> _What is asked_:
1 - Please answer these from the gate electrode text, one line each:
(a) In a conventional MOS transistor, what film is the gate electrode formed from?
(b) What film is proposed for use as the upper metal film with a high melting point?
(c) In the structure shown in FIG. 8A, what is sandwiched between the semiconductor substrate and the gate electrode?
2 - Write a continuation of the gate electrode text, picking up right after its final sentence.

The present invention relates to a method for fabricating an electrode structure including a lower film of polysilicon or amorphous silicon and an upper film of a metal with a high melting point, and a method for fabricating a semiconductor device including the electrode structure as a gate electrode.
In a conventional MOS transistor, the gate electrode is formed from a polysilicon film. In accordance with refinement and increase in operation speed of LSIS, there are increasing demands for lowering resistance of a gate electrode of a MOS transistor.
For the purpose of lowering the resistance of a gate electrode, technique to use, as a gate electrode, a polymetal gate electrode of a multi-layer film including a lower polysilicon film and an upper metal film with a high melting point is proposed, and a tungsten film is proposed for use as the upper metal film with a high melting point. When a tungsten film is used as the upper metal film with a high melting point, the resistance of the gate electrode can be lowered.
It is necessary to form, between the polysilicon film and the tungsten film, a barrier film of tungsten nitride (WN,) or titanium nitride (TiN) for preventing a dopant (such as B, P and As) introduced into the polysilicon film from diffusing into the tungsten film (as described in, for example, Japanese Laid-Open Patent Publication Nos. 11-261059 and 7-235542).
FIG. 8A shows the cross-sectional structure of an electrode structure according to a first conventional example. As shown in FIG. 8A, a gate electrode is formed above a semiconductor substrate 1 with a gate insulating film 2 sandwiched therebetween, and the gate electrode is composed of a polysilicon film 3, a barrier film 4A of tungsten nitride (WNx) and a tungsten film 5 successively formed in this order in the upward direction.

> _Extracted information_:

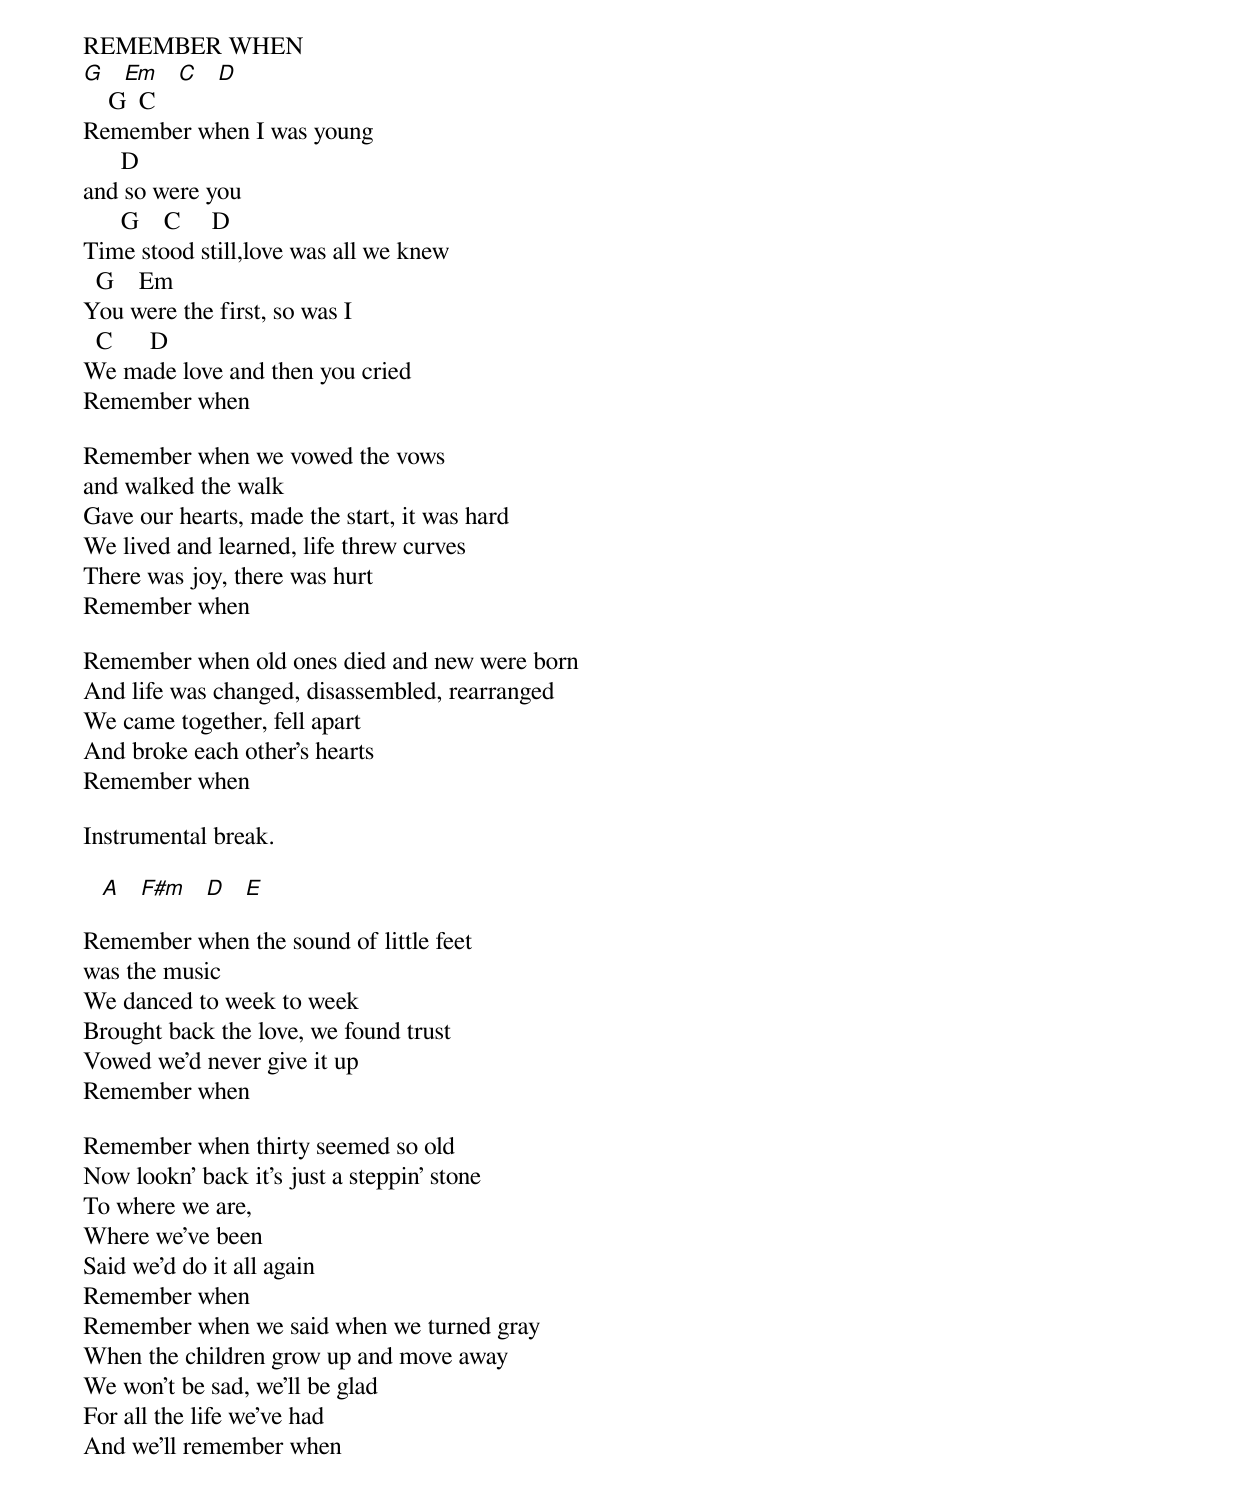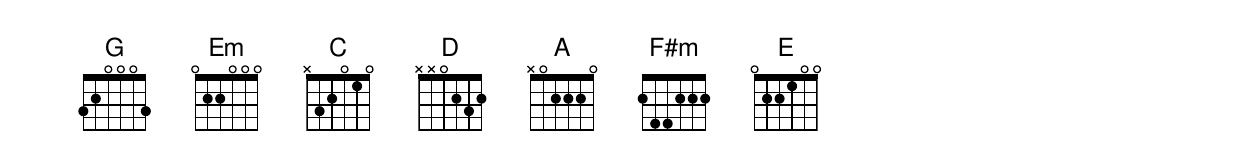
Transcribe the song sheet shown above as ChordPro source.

REMEMBER WHEN
[G]   [Em]   [C]   [D]
	   G		C
Remember when I was young
	     D
and so were you
	     G 	  C		   D
Time stood still,love was all we knew
		G	   Em
You were the first, so was I
	 C		    D
We made love and then you cried
Remember when

Remember when we vowed the vows
and walked the walk
Gave our hearts, made the start, it was hard
We lived and learned, life threw curves
There was joy, there was hurt
Remember when

Remember when old ones died and new were born
And life was changed, disassembled, rearranged
We came together, fell apart
And broke each other's hearts
Remember when

Instrumental break.

   [A]   [F#m]   [D]   [E]

Remember when the sound of little feet
was the music
We danced to week to week
Brought back the love, we found trust
Vowed we'd never give it up
Remember when

Remember when thirty seemed so old
Now lookn' back it's just a steppin' stone
To where we are,
Where we've been
Said we'd do it all again
Remember when
Remember when we said when we turned gray
When the children grow up and move away
We won't be sad, we'll be glad
For all the life we've had
And we'll remember when
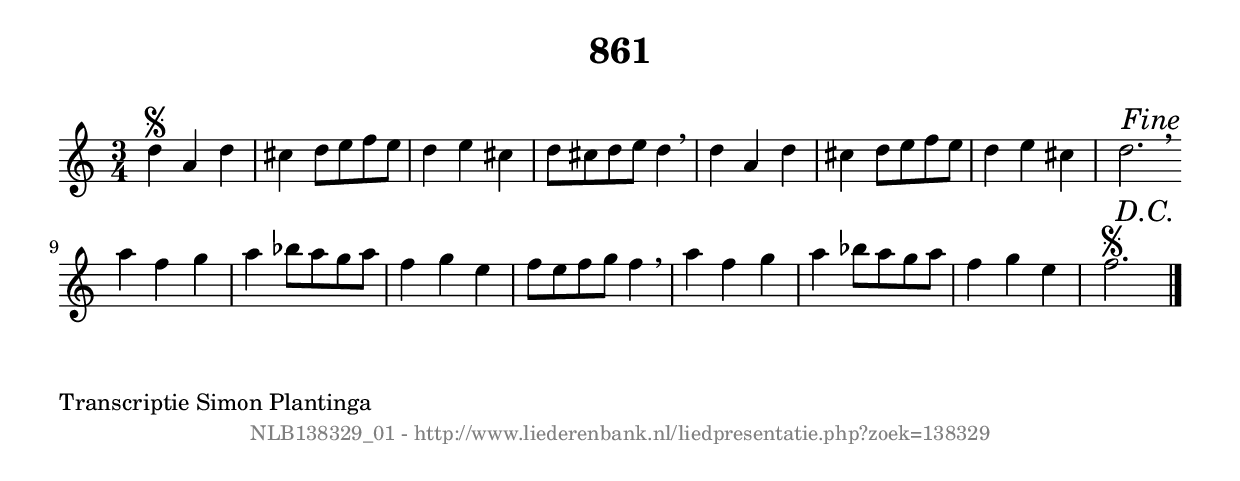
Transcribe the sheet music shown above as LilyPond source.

%
% produced by wce2krn 1.64 (7 June 2014)
%
\version"2.16"
#(append! paper-alist '(("long" . (cons (* 210 mm) (* 2000 mm)))))
#(set-default-paper-size "long")
sb = {\breathe}
mBreak = {\breathe }
bBreak = {\breathe }
x = {\once\override NoteHead #'style = #'cross }
gl=\glissando
itime={\override Staff.TimeSignature #'stencil = ##f }
ficta = {\once\set suggestAccidentals = ##t}
fine = {\once\override Score.RehearsalMark #'self-alignment-X = #1 \mark \markup {\italic{Fine}}}
dc = {\once\override Score.RehearsalMark #'self-alignment-X = #1 \mark \markup {\italic{D.C.}}}
dcf = {\once\override Score.RehearsalMark #'self-alignment-X = #1 \mark \markup {\italic{D.C. al Fine}}}
dcc = {\once\override Score.RehearsalMark #'self-alignment-X = #1 \mark \markup {\italic{D.C. al Coda}}}
ds = {\once\override Score.RehearsalMark #'self-alignment-X = #1 \mark \markup {\italic{D.S.}}}
dsf = {\once\override Score.RehearsalMark #'self-alignment-X = #1 \mark \markup {\italic{D.S. al Fine}}}
dsc = {\once\override Score.RehearsalMark #'self-alignment-X = #1 \mark \markup {\italic{D.S. al Coda}}}
pv = {\set Score.repeatCommands = #'((volta "1"))}
sv = {\set Score.repeatCommands = #'((volta "2"))}
tv = {\set Score.repeatCommands = #'((volta "3"))}
qv = {\set Score.repeatCommands = #'((volta "4"))}
xv = {\set Score.repeatCommands = #'((volta #f))}
\header{ tagline = ""
title = "861"
}
\score {{
\key d \dorian
\relative g'
{
\set melismaBusyProperties = #'()
\time 3/4
\tempo 4=120
\override Score.MetronomeMark #'transparent = ##t
\override Score.RehearsalMark #'break-visibility = #(vector #t #t #f)
d'4\segno a4 d4 | cis4 d8 e8 f8 e8 | d4 e4 cis4 | d8 cis8 d8 e8 d4 \sb | d4 a4 d4 | cis4 d8 e8 f8 e8 | d4 e4 cis4 | d2.\fine \bar ":|:" \bBreak
a'4 f4 g4 | a4 bes8 a8 g8 a8 | f4 g4 e4 | f8 e8 f8 g8 f4 \sb | a4 f4 g4 | a4 bes8 a8 g8 a8 | f4 g4 e4 | f2.\segno\dc \bar "|."
 }}
 \midi { }
 \layout {
            indent = 0.0\cm
}
}
\markup { \wordwrap-string #" 
Transcriptie Simon Plantinga
"}
\markup { \vspace #0 } \markup { \with-color #grey \fill-line { \center-column { \smaller "NLB138329_01 - http://www.liederenbank.nl/liedpresentatie.php?zoek=138329" } } }
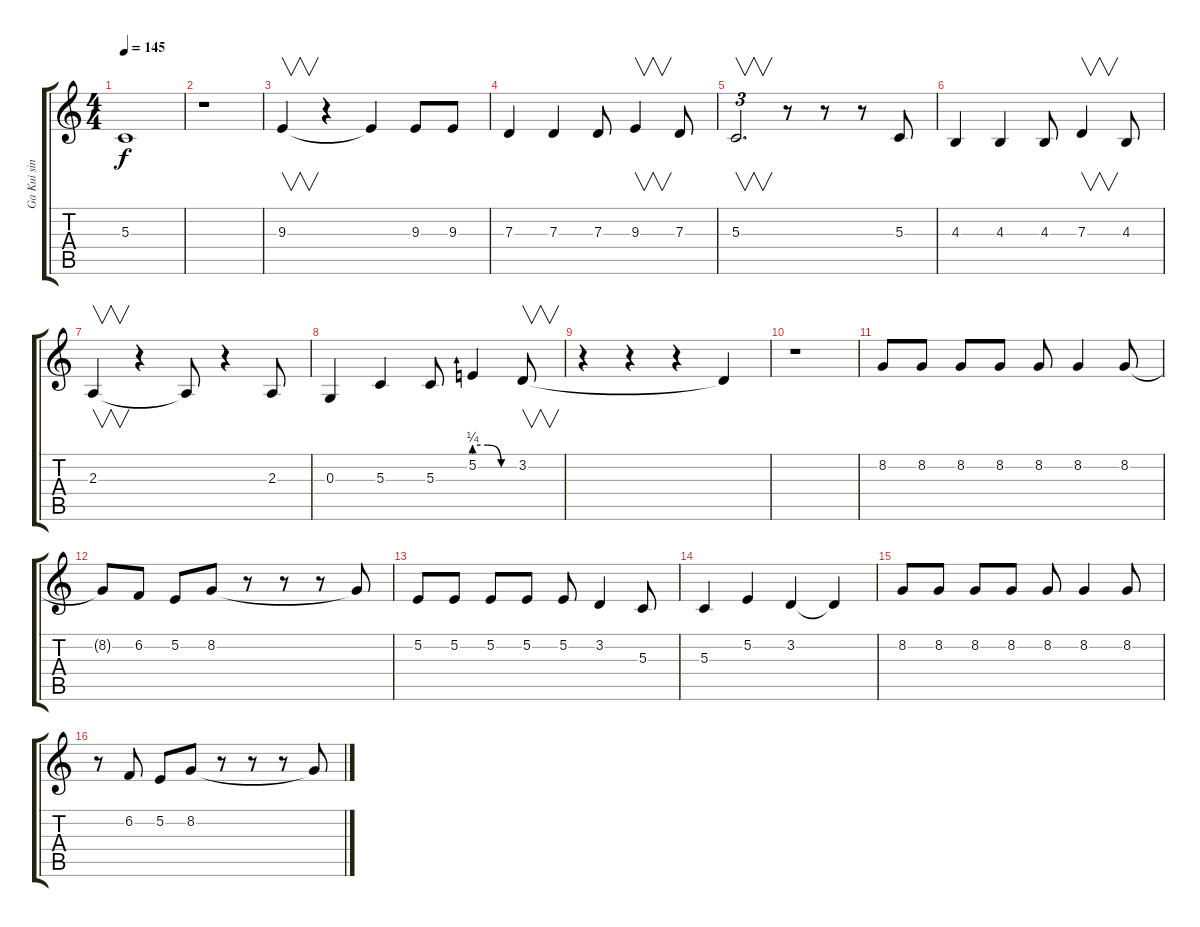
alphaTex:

\track ("Ga Kui sing" "Ga Kui sin") {instrument viola}
\staff {score tabs}
\tuning (E4 B3 G3 D3 A2 E2) {hide}
\ts (4 4)
\tempo 145
\clef g2
\ks c
5.3.1{dy f} |
r.1 |
9.3.4{v} r.4 9.3{t}.4 9.3.8 9.3.8 |
7.3.4 7.3.4 7.3.8 9.3.4{v} 7.3.8 |
5.3.2{v d tu (3 2)} r.8 r.8 r.8 5.3.8 |
4.3.4 4.3.4 4.3.8 7.3.4{v} 4.3.8 |
2.3.4{v} r.4 2.3{t}.8 r.4 2.3.8 |
0.3.4 5.3.4 5.3.8 5.2{be (custom 0 1 20 1 40 0 60 0)}.4 3.2.8{v} |
r.4 r.4 r.4 3.2{t}.4 |
r.1 |
8.2.8 8.2.8 8.2.8 8.2.8 8.2.8 8.2.4 8.2.8 |
8.2{t}.8 6.2.8 5.2.8 8.2.8 r.8 r.8 r.8 8.2{t}.8 |
5.2.8 5.2.8 5.2.8 5.2.8 5.2.8 3.2.4 5.3.8 |
5.3.4 5.2.4 3.2.4 3.2{t}.4 |
8.2.8 8.2.8 8.2.8 8.2.8 8.2.8 8.2.4 8.2.8 |
r.8 6.2.8 5.2.8 8.2.8 r.8 r.8 r.8 8.2{t}.8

> _Written responses_:
1 -
(a) A polysilicon film.
(b) A tungsten film.
(c) A gate insulating film.

2 -
FIG. 8B shows the cross-sectional structure of an electrode structure according to a second conventional example. As shown in FIG. 8B, a gate electrode is formed above a semiconductor substrate 1 with a gate insulating film 2 sandwiched therebetween, and the gate electrode is composed of a polysilicon film 3, a barrier film 4B of titanium nitride (TiN) and a tungsten film 5 successively formed in this order in the upward direction.
In the electrode structure of the first conventional example, when annealing is carried out in a subsequent procedure, nitrogen included in the barrier film 4A of tungsten nitride is evaporated, so that the barrier film 4A can be changed into the tungsten film 5. In addition, nitrogen included in the barrier film 4A is reacted with silicon included in the polysilicon film 3, so that a reaction layer 6 of silicon nitride (SiN) with very high resistance can be formed between the polysilicon film 3 and the tungsten film 5 as shown in FIG. 8C. As a result, the resistance of the gate electrode is disadvantageously increased.
As a countermeasure, Japanese Laid-Open Patent Publication No. 7-235542 describes that the sheet resistance of the reaction layer 6 can be lowered so as to lower the resistance of the gate electrode by setting the surface density of nitrogen included in the reaction layer 6 of silicon nitride to a predetermined value or less.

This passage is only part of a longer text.